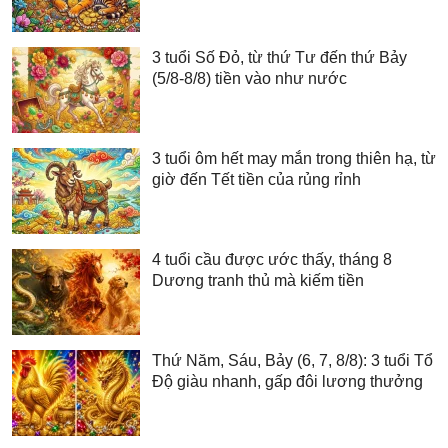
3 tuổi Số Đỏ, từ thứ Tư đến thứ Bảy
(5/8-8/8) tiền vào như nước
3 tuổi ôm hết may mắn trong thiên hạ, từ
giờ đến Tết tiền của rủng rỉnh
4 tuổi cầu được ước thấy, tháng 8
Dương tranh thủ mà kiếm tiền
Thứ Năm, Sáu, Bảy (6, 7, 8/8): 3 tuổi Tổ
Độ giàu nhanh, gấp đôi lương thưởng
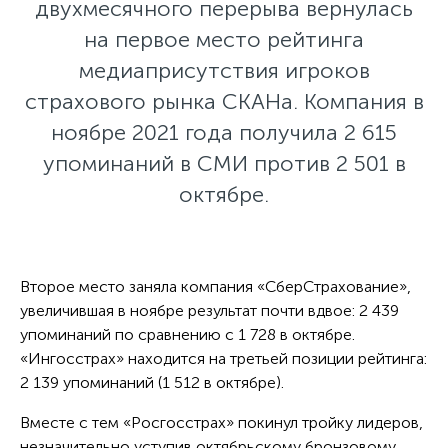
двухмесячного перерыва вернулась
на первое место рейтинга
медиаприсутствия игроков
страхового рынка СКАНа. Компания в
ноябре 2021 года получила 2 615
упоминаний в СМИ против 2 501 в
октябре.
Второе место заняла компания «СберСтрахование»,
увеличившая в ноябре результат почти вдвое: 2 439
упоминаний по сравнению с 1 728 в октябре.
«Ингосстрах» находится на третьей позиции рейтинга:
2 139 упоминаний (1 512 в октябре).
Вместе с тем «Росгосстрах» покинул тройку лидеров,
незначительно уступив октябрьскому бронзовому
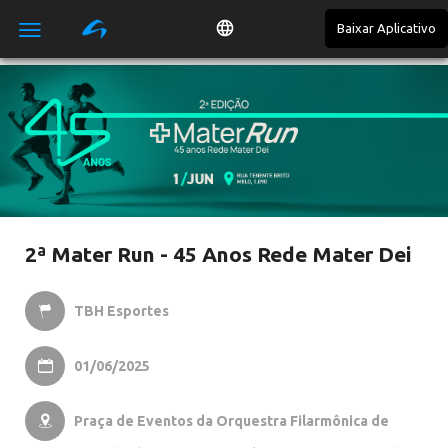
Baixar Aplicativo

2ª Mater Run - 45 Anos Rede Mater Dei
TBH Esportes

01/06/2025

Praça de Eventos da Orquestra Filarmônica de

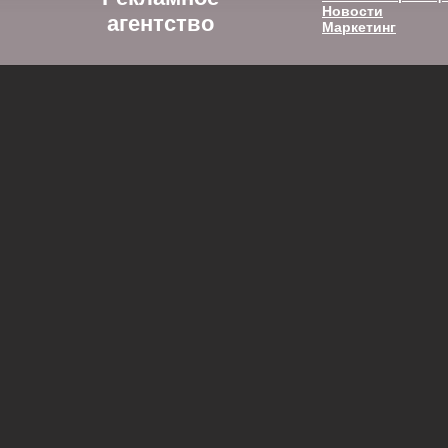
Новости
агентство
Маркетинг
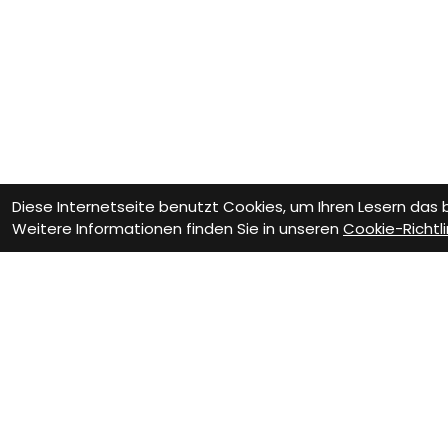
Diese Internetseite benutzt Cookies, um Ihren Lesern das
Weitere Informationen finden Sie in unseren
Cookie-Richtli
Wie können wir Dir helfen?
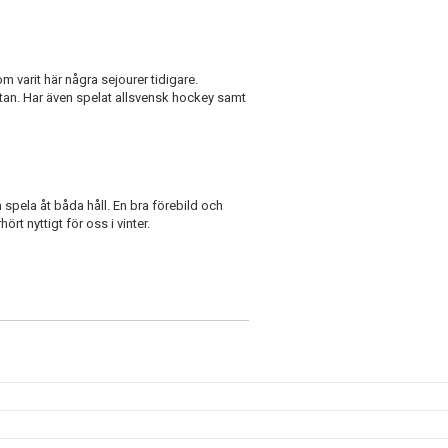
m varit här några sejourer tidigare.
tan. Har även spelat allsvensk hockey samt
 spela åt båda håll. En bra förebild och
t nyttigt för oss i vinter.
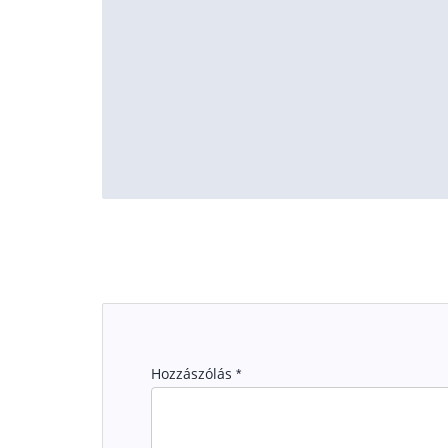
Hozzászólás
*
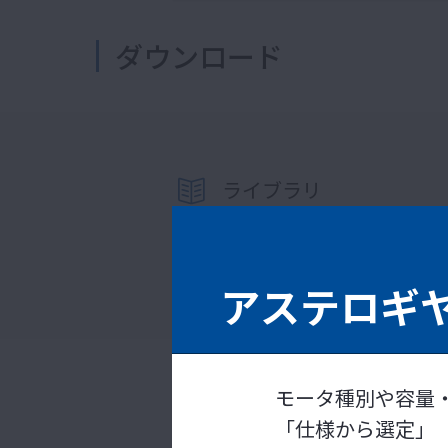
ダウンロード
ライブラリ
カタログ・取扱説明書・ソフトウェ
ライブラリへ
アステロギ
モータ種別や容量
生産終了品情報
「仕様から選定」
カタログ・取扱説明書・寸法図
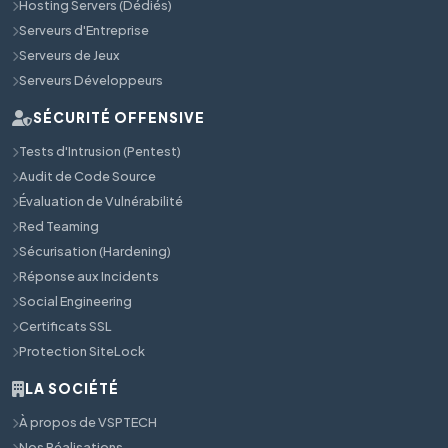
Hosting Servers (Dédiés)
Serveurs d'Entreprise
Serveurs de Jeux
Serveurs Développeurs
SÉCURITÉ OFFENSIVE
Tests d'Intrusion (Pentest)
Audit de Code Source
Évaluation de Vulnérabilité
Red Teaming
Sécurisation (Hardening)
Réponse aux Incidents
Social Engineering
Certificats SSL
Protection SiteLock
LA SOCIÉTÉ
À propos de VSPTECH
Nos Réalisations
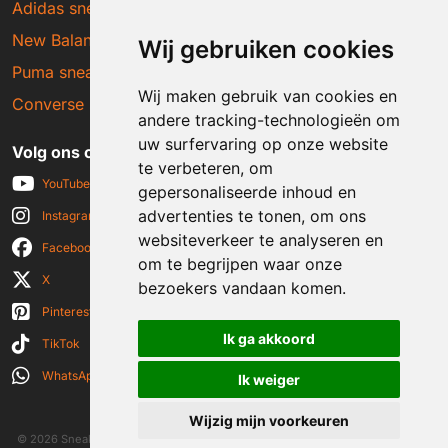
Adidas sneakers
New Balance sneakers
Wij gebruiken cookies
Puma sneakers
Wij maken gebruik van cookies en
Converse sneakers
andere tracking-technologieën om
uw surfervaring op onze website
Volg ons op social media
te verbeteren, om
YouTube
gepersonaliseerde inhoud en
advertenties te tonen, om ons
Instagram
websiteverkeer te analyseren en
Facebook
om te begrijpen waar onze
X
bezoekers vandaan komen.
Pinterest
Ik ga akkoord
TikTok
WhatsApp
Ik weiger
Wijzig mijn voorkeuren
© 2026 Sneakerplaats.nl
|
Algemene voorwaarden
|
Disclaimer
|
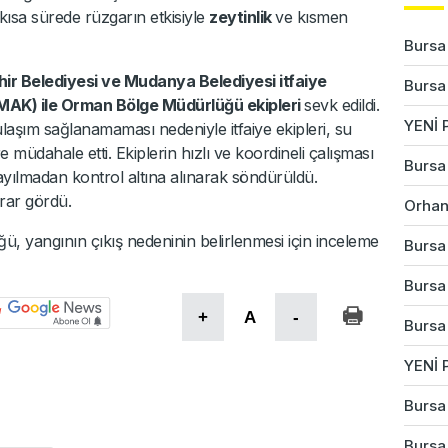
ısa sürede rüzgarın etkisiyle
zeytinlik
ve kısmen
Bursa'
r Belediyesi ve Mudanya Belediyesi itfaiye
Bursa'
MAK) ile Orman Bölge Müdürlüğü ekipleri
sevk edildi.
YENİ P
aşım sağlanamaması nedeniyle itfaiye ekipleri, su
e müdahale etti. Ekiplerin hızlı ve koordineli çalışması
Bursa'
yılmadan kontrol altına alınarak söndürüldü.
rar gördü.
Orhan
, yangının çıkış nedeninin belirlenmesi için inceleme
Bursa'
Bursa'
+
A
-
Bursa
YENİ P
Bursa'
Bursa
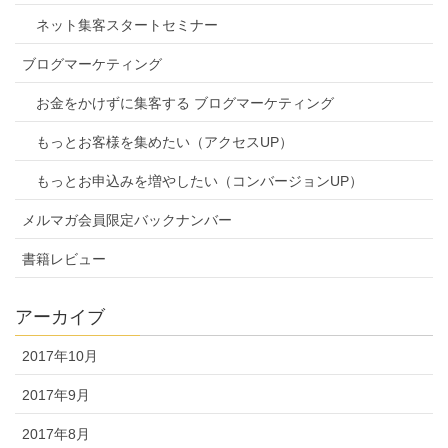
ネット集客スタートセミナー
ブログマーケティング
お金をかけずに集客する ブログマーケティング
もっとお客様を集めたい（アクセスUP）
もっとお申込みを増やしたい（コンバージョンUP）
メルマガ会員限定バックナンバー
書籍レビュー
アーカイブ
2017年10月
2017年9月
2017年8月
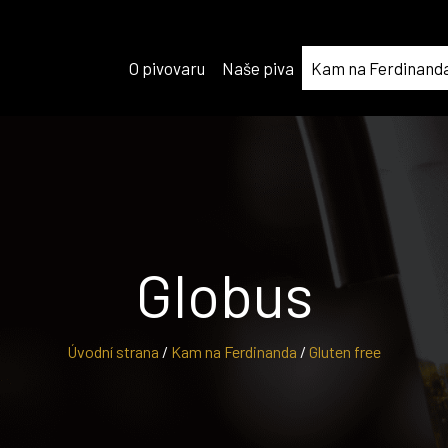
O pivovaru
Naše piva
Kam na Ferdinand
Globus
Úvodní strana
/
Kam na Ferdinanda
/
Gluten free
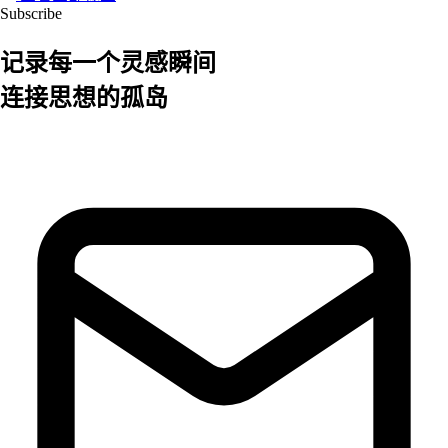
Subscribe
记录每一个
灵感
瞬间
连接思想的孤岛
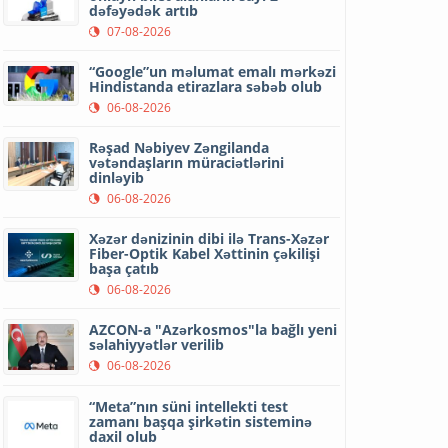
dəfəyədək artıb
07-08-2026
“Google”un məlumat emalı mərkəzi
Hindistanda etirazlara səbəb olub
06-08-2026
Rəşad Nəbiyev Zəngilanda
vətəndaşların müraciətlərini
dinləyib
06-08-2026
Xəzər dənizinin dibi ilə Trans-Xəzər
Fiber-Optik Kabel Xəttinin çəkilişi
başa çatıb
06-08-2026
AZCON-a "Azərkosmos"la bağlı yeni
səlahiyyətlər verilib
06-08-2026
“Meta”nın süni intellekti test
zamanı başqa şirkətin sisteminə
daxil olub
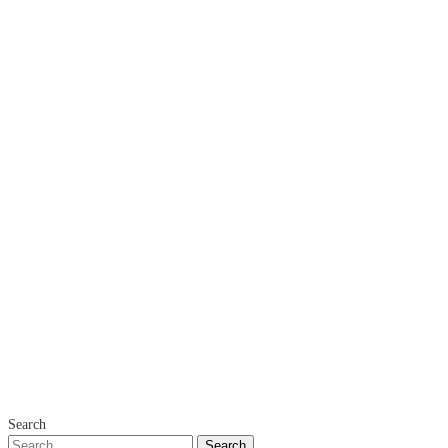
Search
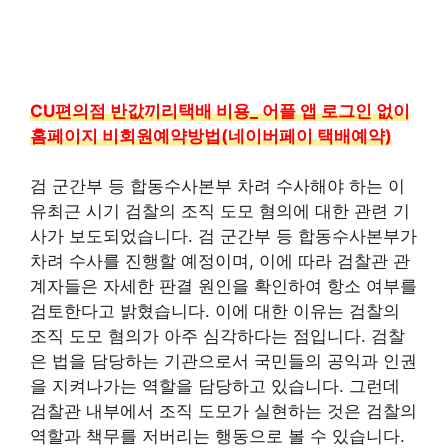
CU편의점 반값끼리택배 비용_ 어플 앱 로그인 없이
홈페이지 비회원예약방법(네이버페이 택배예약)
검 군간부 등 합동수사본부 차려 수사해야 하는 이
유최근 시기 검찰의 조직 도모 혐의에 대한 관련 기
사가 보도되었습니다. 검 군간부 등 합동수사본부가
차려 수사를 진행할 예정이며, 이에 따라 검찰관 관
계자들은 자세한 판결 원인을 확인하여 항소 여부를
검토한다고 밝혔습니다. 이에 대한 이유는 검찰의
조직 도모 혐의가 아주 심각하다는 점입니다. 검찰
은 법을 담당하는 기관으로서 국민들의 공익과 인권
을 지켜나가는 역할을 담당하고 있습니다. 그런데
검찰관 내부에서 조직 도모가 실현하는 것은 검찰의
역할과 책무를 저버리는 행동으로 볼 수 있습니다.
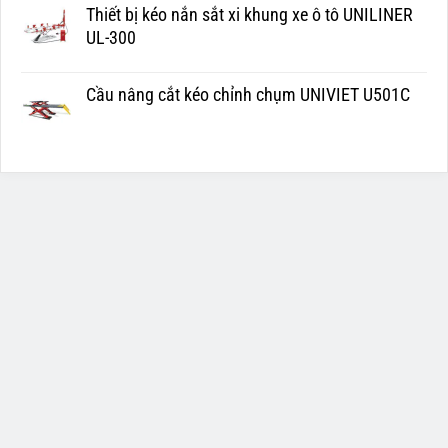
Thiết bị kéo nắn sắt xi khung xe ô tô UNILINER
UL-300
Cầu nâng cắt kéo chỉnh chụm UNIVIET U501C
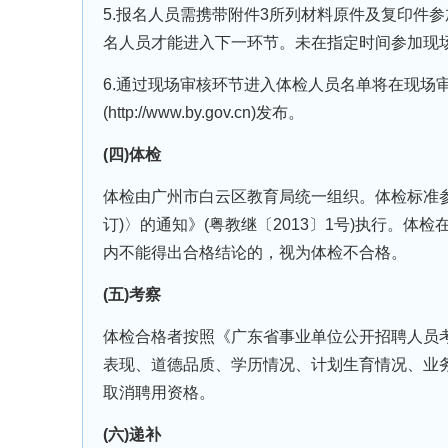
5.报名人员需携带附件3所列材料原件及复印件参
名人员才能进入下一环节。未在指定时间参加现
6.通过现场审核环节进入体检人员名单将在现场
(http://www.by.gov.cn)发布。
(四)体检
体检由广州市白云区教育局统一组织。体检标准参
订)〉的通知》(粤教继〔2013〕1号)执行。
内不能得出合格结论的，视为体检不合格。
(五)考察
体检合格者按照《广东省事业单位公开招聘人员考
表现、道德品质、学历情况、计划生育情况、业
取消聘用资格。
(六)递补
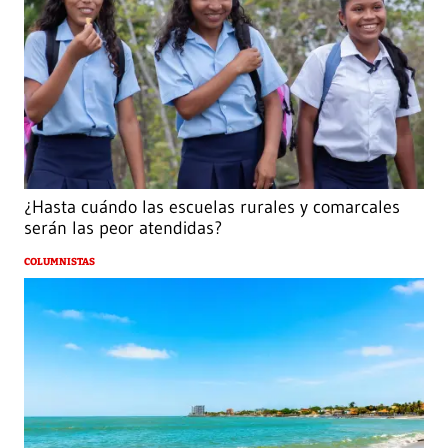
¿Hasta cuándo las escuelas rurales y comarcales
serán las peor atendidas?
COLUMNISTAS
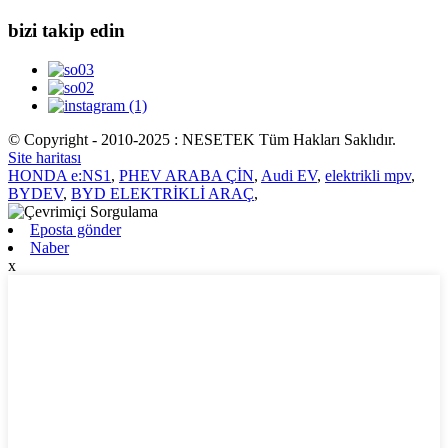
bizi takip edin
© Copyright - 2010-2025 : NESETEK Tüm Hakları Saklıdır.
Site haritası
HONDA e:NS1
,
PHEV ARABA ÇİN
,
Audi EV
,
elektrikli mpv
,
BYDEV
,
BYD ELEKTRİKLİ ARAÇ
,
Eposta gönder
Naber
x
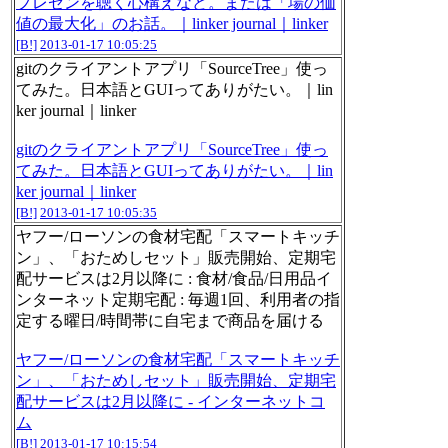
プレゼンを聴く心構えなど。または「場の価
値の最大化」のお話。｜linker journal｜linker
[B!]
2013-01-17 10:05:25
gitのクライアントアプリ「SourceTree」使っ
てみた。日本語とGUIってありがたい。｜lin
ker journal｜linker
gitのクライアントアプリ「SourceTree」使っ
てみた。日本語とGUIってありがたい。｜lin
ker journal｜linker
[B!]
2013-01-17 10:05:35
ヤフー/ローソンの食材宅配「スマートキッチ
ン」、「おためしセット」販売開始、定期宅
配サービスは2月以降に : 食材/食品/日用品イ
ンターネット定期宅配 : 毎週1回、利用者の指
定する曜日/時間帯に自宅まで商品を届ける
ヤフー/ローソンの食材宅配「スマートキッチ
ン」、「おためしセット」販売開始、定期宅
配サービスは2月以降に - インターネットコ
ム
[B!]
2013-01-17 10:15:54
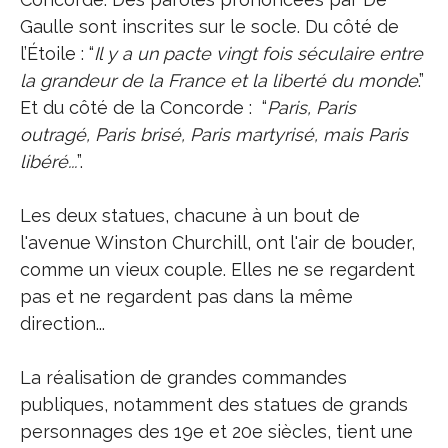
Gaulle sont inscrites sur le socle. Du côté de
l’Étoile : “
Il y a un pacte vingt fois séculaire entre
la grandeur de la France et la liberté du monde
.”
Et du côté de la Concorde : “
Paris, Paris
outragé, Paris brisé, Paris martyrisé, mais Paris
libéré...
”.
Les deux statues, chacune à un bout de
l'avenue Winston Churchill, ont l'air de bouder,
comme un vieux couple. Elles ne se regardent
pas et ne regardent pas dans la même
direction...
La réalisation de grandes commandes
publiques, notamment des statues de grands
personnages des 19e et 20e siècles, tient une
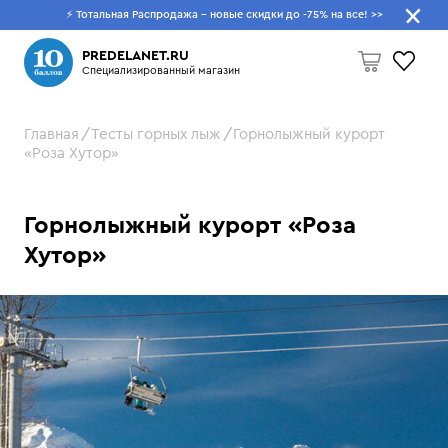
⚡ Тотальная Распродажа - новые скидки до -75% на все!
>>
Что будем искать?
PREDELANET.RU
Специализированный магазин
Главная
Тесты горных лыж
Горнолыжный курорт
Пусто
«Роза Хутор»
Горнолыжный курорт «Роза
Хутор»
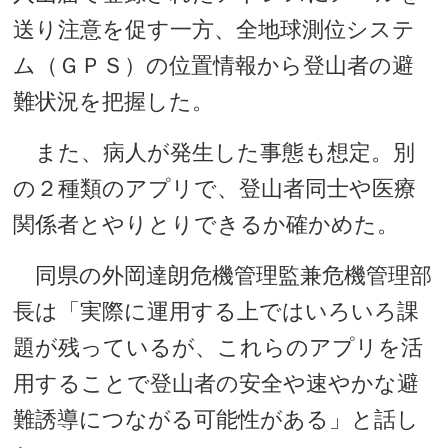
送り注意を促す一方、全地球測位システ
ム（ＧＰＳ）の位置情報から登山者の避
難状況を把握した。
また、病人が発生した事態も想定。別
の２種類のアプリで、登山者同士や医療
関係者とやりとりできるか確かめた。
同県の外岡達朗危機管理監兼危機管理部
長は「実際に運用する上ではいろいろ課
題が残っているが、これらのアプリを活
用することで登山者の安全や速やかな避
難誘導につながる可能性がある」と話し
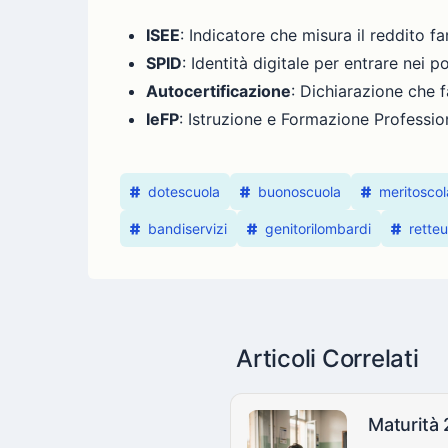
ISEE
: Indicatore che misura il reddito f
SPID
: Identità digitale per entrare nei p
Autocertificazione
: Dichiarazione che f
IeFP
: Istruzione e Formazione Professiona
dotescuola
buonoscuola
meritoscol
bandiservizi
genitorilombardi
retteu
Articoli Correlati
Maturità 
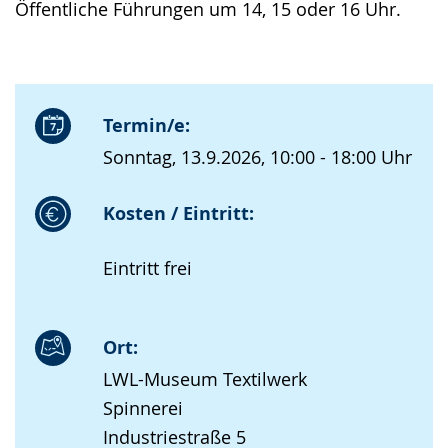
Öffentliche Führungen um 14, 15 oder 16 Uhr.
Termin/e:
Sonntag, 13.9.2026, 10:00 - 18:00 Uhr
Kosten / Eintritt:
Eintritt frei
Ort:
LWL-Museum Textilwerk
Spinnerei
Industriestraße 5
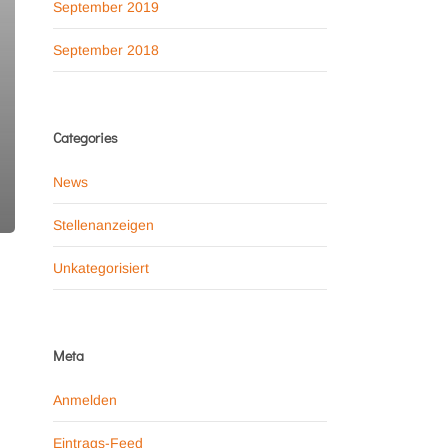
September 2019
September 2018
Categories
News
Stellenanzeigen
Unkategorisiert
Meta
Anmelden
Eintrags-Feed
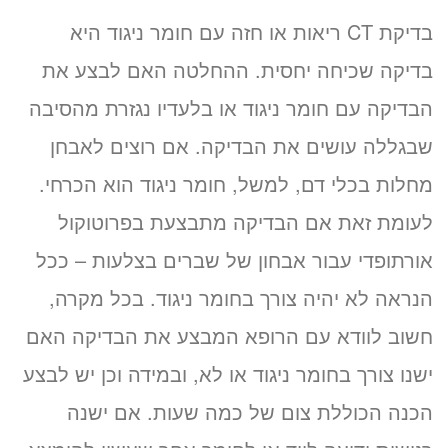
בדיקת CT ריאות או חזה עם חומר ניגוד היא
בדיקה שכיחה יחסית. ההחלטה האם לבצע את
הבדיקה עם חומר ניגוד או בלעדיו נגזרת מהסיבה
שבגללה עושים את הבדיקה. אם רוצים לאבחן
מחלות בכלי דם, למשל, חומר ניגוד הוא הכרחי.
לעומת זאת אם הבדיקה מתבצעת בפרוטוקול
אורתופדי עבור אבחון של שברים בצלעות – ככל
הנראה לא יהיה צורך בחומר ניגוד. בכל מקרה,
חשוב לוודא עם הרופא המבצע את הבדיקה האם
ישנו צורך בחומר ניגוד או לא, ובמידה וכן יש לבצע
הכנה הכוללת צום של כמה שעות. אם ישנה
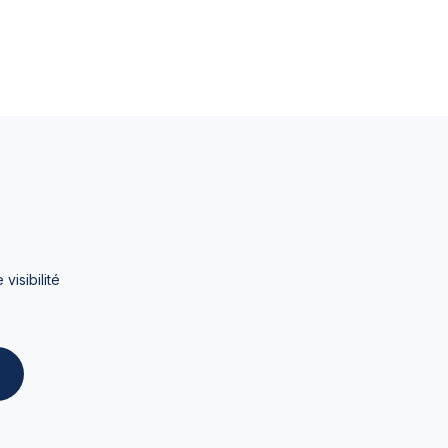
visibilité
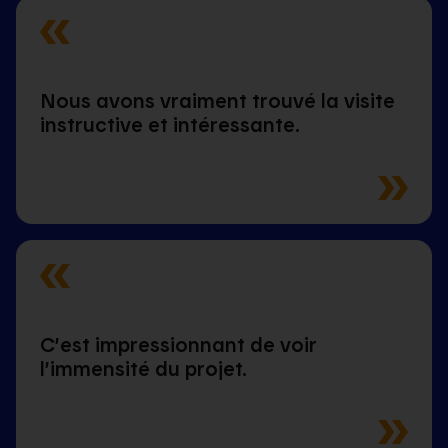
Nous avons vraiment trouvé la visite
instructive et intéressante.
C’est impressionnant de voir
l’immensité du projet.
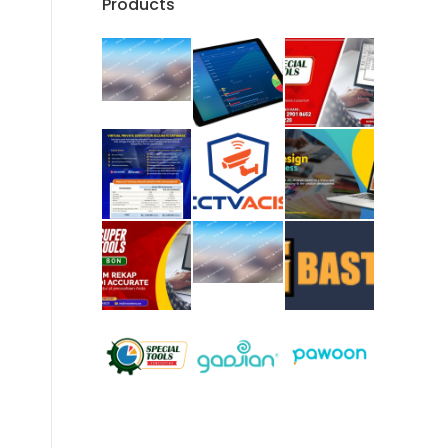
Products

-.-.-

Task to complete: Once every line of the material holding the word "צורך" has been counted, report the total and nothing more.

Solution for this task: 2